Le Maroc a pris part aux Championnats du monde d’athlétisme qui se sont déroulés à Londres du 7 au 13 août. Pour cette seizième édition, le Royaume était représenté par 15 athlètes dans différentes disciplines. Cependant, les résultats ne se sont pas élevés au niveau des espérances du public qui attendait que les nouveaux athlètes redorent le blason de l’athlétisme national.

Le Maroc allait rentrer bredouille de Londres. Fort heureusement, le jeune Soufiane Bakkali sauve la mise avec une médaille d’argent qui vaut son pesant d’or. Le jeune athlète de 21 ans s’était illustré en décrochant la deuxième place à la finale de l’épreuve du 3.000m steeple.
La nouvelle star montante, sacré vice-champion du monde, a bouclé la distance en 8:14.49 derrière le champion olympique le Kenyan Conselus Kipruto qui a remporté la médaille d’or (8:14.12) et devant l’Américain Evan Jager vainqueur de la médaille de bronze (8:14.53).

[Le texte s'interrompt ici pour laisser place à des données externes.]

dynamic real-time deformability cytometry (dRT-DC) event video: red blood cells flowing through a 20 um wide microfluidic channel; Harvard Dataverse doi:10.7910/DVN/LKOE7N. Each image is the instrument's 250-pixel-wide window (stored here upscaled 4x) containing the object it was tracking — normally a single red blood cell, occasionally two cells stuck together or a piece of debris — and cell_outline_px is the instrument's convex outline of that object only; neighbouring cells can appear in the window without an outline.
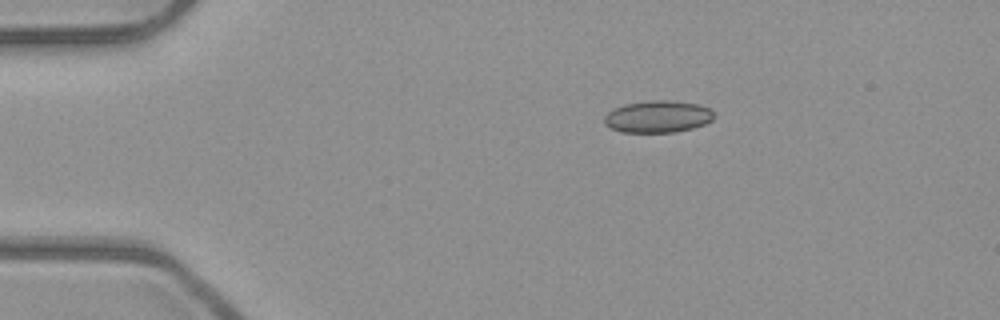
{"species": "common noctule bat (a hibernating species)", "species_latin": "Nyctalus noctula", "temperature_condition": "room temperature", "stored_images_in_passage": 43, "camera_frame_rate_fps": 3000, "um_per_image_px": 0.085, "animal": {"sex": "male", "body_mass_g": 23.1, "forearm_length_mm": 52.7}, "frame": {"image": 1, "passage_image": 1, "time_ms": 0.0, "image_size_px": [1000, 320], "cell_outline_px": [[716, 116], [712, 120], [704, 124], [692, 128], [676, 132], [620, 132], [604, 124], [604, 116], [612, 108], [624, 104], [652, 100], [672, 100], [696, 104], [708, 108]], "centroid_in_image_um": [55.89, 9.91], "position_along_channel_um": 29.1, "area_um2": 20.52}}
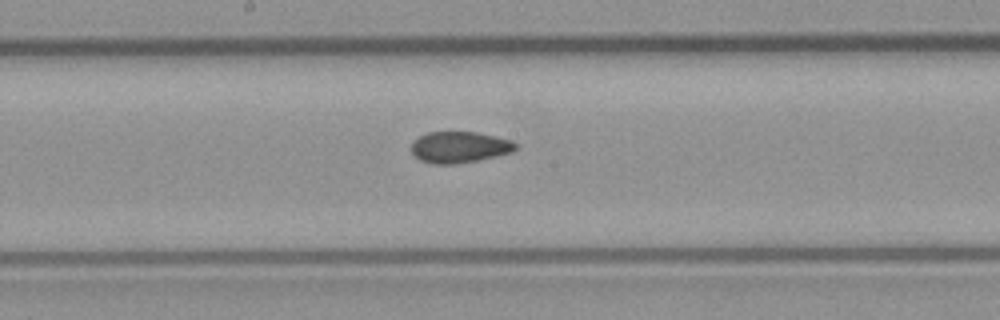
{"frame": {"image": 2, "passage_image": 19, "time_ms": 6.0, "image_size_px": [1000, 320], "cell_outline_px": [[516, 148], [512, 152], [476, 160], [456, 164], [436, 164], [420, 160], [412, 152], [412, 140], [428, 132], [476, 132], [496, 136], [512, 140], [516, 144]], "centroid_in_image_um": [39.04, 12.5], "position_along_channel_um": 209.2, "area_um2": 18.84}}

A l’issue des Mondiaux, le bilan de la participation marocaine en 16 éditions est de 29 médailles, dont 10 en or, 12 en argent et 7 en bronze.

La moisson s’est nettement amenuisée depuis la 11ème édition durant laquelle Hasna Benhessi a décroché la médaille d’argent au 800m. Les trois éditions suivantes, le Maroc a raté le podium. C’est dire que l’athlétisme marocain ne vit pas ses meilleurs jours à l’inverse des autres nations dont les résultats sont maintenus ou encore celles qui s’améliorent d’édition en édition. Les Etats-Unis poursuivent sans surprise leur domination et terminent une nouvelle fois à la tête des nations ayant décroché le plus de médailles. Au classement général, le pays qui occupe la seconde place est le surprenant Kenya qui est monté sur le podium 11 fois devançant la France, la Chine ou encore la Grande-Bretagne, le pays hôte.
Par ailleurs, cette 16ème édition a été marquée par le dernier coup d’éclat de la légende du sprint et de l’athlétisme Usain Bolt.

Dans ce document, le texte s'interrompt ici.